According to the OED, the etymology of ballot is

< (i) Middle French ballotte (French †ballotte) small ball (beginning of the 15th cent. as †balote), small coloured ball placed in a container to register a secret vote (1498) or its etymon (ii) Italian (originally regional (northern)) ballotta, †balota small ball (13th cent.), small coloured ball placed in a container to register a secret vote (1313; < balla (see bale n.3) + ‑otta ‑ot suffix).

And the entry for -ot  says "Forming diminutive nouns. (No longer productive.)"

The suffix -ot was apparently never very productive in English — the OED lists only

piet "The magpie, Pica pica"
nysot "A wanton young woman; (also) a fool or simpleton."
carlot "A churl, carl, peasant."

I was surprised to see that the OED's list of -ot words doesn't include bigot, which is why I'm taking you down the bigot rabbit hole.

The OED entry for bigot just tells us that it came from French, suggests that Italian bigotto was also borrowed from French, and attributes French bigot to

< either English by God or an equivalent expression in another Germanic language (although there is apparently no evidential basis for this supposition)

with a possible connection to a 12th-century "offensive name given to the Normans", noting that "If not directly connected, it is likely that both words show the same or a similar ultimate etymology".

Wiktionary has essentially the same eytmology for ballot as the OED, except that it gives precedence to Italian over French, and brings in Germanic as the origin of "ball":

Borrowed from Italian balota (obsolete), ballotta (“small ball, especially one used to register a vote”), from balla (“bale, bundle”) + -otta (suffix forming diminutive nouns); or from Middle French balote (obsolete), ballotte (“small ball used to register a vote”) (also compare Middle French balotiage, French ballottage (“second ballot, runoff”)); both ultimately from Proto-West Germanic *ballu (“ball”).

◆ PROVIDED MATERIAL
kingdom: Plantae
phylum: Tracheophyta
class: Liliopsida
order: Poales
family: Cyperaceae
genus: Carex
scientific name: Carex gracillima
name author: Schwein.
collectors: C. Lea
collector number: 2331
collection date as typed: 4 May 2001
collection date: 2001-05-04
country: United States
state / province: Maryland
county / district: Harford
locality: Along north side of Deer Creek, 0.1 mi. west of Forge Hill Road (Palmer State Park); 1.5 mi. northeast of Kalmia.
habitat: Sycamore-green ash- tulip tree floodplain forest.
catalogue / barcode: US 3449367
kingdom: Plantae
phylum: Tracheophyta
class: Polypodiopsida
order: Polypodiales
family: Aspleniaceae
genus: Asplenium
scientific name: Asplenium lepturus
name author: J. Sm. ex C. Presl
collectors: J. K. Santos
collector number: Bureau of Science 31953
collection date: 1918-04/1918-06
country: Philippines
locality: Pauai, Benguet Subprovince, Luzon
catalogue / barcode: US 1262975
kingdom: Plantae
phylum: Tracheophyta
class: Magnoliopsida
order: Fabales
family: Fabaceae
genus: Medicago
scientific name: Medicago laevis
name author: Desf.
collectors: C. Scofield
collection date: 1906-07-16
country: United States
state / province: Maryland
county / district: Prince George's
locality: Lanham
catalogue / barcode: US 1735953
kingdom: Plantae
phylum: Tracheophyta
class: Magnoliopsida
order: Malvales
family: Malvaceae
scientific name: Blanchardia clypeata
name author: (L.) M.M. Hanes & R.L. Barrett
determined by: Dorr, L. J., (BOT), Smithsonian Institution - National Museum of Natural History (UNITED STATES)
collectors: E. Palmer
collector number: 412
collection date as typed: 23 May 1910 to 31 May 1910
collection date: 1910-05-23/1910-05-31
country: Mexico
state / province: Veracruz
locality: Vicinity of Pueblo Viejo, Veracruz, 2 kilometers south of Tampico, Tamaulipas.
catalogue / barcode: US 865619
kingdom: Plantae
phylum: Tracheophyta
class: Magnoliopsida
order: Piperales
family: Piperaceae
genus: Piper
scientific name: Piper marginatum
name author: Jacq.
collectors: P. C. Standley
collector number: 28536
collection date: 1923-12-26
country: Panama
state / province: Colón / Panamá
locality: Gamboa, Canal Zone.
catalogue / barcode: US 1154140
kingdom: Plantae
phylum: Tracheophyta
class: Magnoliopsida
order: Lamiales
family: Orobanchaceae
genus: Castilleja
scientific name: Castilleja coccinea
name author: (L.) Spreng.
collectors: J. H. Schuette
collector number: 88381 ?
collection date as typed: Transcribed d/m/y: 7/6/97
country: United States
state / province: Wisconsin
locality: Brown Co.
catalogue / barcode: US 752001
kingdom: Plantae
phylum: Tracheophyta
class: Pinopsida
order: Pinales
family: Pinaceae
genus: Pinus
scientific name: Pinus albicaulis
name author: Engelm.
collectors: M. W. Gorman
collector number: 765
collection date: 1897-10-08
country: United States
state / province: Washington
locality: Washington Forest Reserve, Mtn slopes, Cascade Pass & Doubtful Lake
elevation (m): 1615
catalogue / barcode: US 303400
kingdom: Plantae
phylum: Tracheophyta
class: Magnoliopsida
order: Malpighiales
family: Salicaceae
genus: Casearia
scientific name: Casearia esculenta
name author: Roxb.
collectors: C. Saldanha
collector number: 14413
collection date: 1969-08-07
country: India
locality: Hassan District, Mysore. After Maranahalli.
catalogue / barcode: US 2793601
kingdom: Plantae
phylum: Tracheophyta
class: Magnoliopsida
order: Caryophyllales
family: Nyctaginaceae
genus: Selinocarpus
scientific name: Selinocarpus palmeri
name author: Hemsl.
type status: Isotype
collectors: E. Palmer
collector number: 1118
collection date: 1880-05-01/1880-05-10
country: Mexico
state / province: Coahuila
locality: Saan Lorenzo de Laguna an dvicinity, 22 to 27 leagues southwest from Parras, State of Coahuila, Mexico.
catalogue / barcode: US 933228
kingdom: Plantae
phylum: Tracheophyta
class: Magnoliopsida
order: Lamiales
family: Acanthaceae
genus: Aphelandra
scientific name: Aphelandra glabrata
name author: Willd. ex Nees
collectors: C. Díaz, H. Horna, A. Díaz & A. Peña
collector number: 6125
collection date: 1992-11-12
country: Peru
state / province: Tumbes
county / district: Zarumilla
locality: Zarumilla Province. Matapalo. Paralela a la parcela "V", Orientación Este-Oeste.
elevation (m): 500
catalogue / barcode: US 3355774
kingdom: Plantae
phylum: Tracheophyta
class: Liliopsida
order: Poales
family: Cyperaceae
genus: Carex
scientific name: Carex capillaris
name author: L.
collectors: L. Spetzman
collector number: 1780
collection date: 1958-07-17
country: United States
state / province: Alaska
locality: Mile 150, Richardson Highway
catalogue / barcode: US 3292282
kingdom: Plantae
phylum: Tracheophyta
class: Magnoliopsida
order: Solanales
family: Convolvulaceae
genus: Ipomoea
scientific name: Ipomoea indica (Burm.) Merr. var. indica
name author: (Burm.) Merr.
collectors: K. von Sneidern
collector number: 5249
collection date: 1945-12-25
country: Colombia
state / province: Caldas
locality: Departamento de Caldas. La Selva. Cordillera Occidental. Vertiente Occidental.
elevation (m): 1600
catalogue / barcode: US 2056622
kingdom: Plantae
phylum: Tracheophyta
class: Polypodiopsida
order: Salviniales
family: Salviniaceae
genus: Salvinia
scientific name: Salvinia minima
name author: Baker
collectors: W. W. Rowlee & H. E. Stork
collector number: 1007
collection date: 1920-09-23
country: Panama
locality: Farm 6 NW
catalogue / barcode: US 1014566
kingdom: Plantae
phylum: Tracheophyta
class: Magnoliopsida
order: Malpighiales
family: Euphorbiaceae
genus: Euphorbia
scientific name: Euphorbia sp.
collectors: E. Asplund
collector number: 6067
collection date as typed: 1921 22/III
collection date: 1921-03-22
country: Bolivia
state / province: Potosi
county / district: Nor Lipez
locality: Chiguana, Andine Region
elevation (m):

◆ WHAT IS ASKED
**a.** Name the words the ballot etymology passage gives as the only ones the OED lists with the suffix -ot.
**b.** In the ballot etymology passage, reproduce the part starting with "And the entry" and going on through "bigot rabbit hole.", swapping "surprised" for "puzzled".

◆ FINAL RESULTS
**a.** piet, nysot, carlot

**b.**
And the entry for -ot  says "Forming diminutive nouns. (No longer productive.)"

The suffix -ot was apparently never very productive in English — the OED lists only

piet "The magpie, Pica pica"
nysot "A wanton young woman; (also) a fool or simpleton."
carlot "A churl, carl, peasant."

I was puzzled to see that the OED's list of -ot words doesn't include bigot, which is why I'm taking you down the bigot rabbit hole.